Harus diakui, selama ini pendidikan cenderung kepada peningkatan mutu intelektualitas. Porsinya kepada pembentukan nilai, budi pekerti, pendidikan moral masih minim. Orang tua lebih senang kalau anak dapat sepuluh, orientasinya pada pembentukan intelektual, bukan pada pembentukan karakter. Pendidikan karakter adalah mengubah tabiat yang berujung pada membentuk karakter dan sikap bangsa. Pembangunan karakter idealnya dibangun dari pendidikan dalam keluarga. Sayangnya, banyak orangtua yang belum memahami potensinya sebagai pendidik bagi anak-anaknya, padahal orangtua adalah aktor penting dalam pengembangan keterampilan hubungan sosial anak. Ada orangtua yang paham potensinya sebagai pendidik bagi anak-anaknya, namun mereka mengabaikan potensi itu hanya karena ingin memenuhi obsesinya semata yakni beranggapan bahwa mendidik anak pada sebuah institusi lebih baik dari hasil didikan langsung di rumah.

Bagaimana Menyemaikannya?
Bekaca dari paparan di atas, maka mempersiapkan sistem pendidikan yang mampu memberikan pondasi dalam membangun karakter anak didik menjadi semakin relevan untuk dilakukan. Pertanyaan berikutnya adalah bagaimana memulainya
Hemat penulis, ada beberapa catatan penting yang patut disodorkan sebagai bahan diskusi dalam membangun sebuah sistem yang bisa meletakkan dasar-dasar karakter bagi anak didik kita.

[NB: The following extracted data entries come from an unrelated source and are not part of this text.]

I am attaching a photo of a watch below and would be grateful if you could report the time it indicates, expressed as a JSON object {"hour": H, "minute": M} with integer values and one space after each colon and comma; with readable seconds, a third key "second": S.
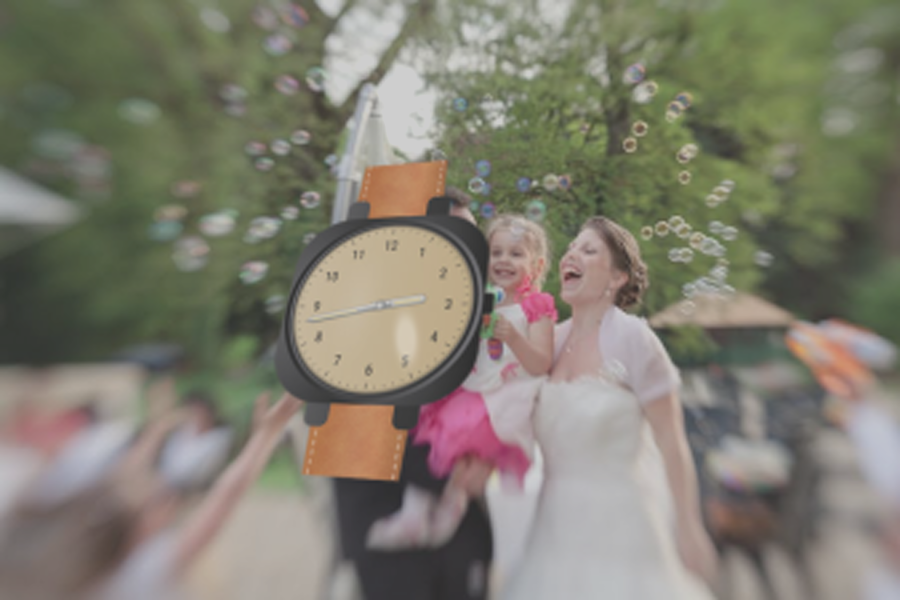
{"hour": 2, "minute": 43}
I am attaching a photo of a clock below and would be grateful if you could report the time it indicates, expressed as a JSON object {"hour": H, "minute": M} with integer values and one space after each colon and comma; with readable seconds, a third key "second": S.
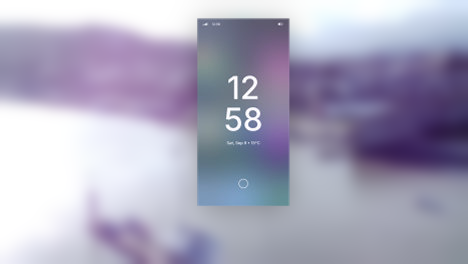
{"hour": 12, "minute": 58}
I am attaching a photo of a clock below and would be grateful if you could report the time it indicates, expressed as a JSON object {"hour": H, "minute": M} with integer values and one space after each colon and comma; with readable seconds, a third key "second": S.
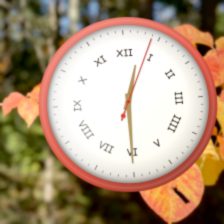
{"hour": 12, "minute": 30, "second": 4}
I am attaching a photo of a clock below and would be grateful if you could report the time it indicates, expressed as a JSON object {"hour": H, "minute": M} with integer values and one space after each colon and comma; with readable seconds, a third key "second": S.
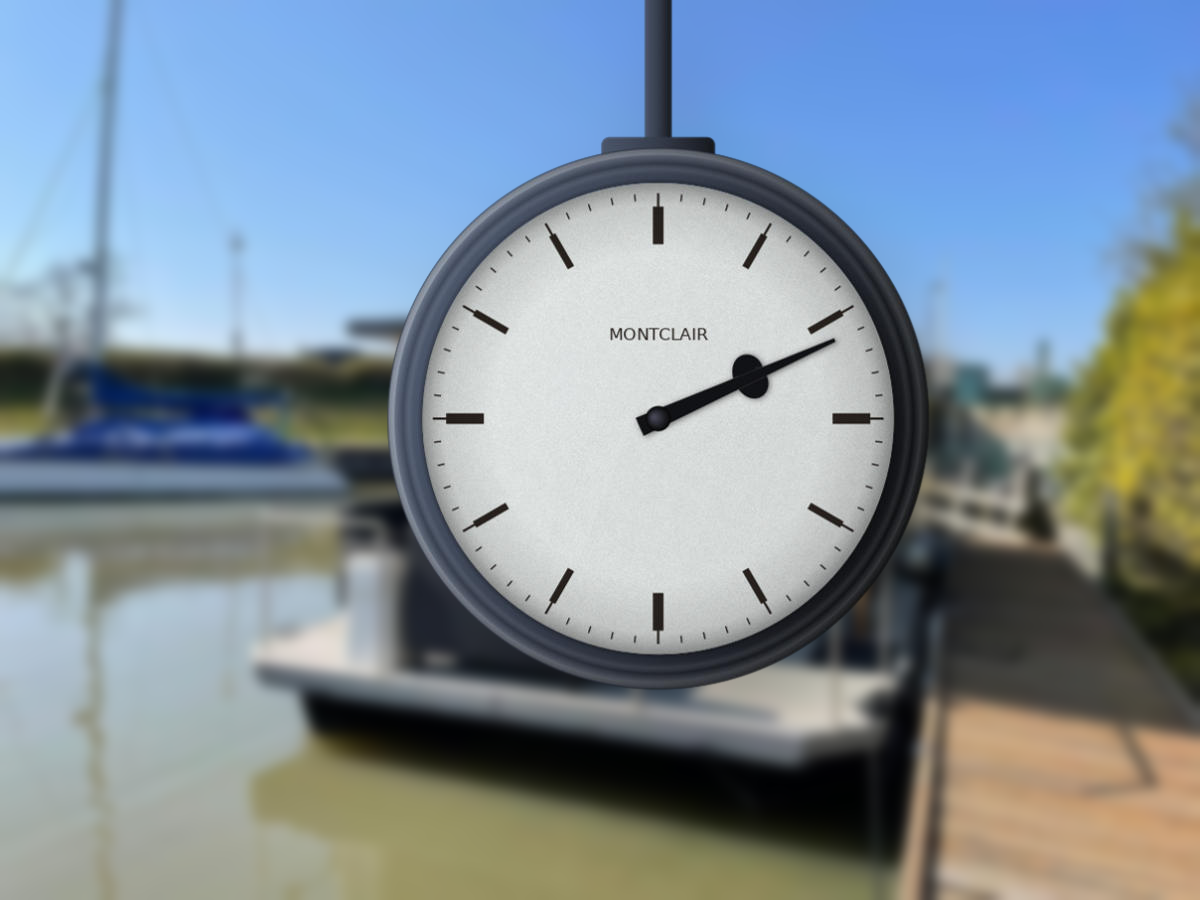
{"hour": 2, "minute": 11}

Pertama, membangun karakter anak bangsa bukan sebuah persoalan instan yang bisa dicapai dalam sekejap, namun membutuhkan poses panjang, terus menerus dan secara konsisten dilakukan. Lantaran itu, pendidikan yang menanamkan nilai-nilai luhur kemanusiaan (kejujuran, kreativitas moral dan kasih sayang universal) sangatlah perlu diberikan kepada anak-anak sejak usia dini. Dalam usia ini anak masih belum terkontaminasi dengan sifat yang kurang baik sehingga sangat memungkinkan untuk ditanamkan sifat-sifat atau karakter dasar. Penanaman pendidikan karakter pada anak usia dini diharapkan dapat mempersiapkan mereka kelak sebagai manusia-manusia yang mempunyai identitas di dalam masyarakat lokalnya sekaligus mempunyai visi global untuk membangun dunia bersama.
Dalam konteks ini, patut rasanya kita apresisai langkah pemerintah baik di pusat maupun di daerah yang memiliki greget untuk memperhatikan perkembangan Pendidikan Anak Dini Usia (PAUD). Bergairahnya berbagai pihak untuk menyelenggarakan pendidikan PAUD tentu menjadi angin segar bagi upaya untuk mempersiapkan SDM sejak dini usia. Namun demikian perkembangan tersebut haruslah tetap dipantau agar niat positif untuk menyelenggarakan PAUD tersebut tidak ‘tersesat’ hanya menjadi sekadar gaya hidup belaka yang melupakan orientasi dan visi pendidikan di usia dini sebagai fase dasar dalam menanamkan karakter anak.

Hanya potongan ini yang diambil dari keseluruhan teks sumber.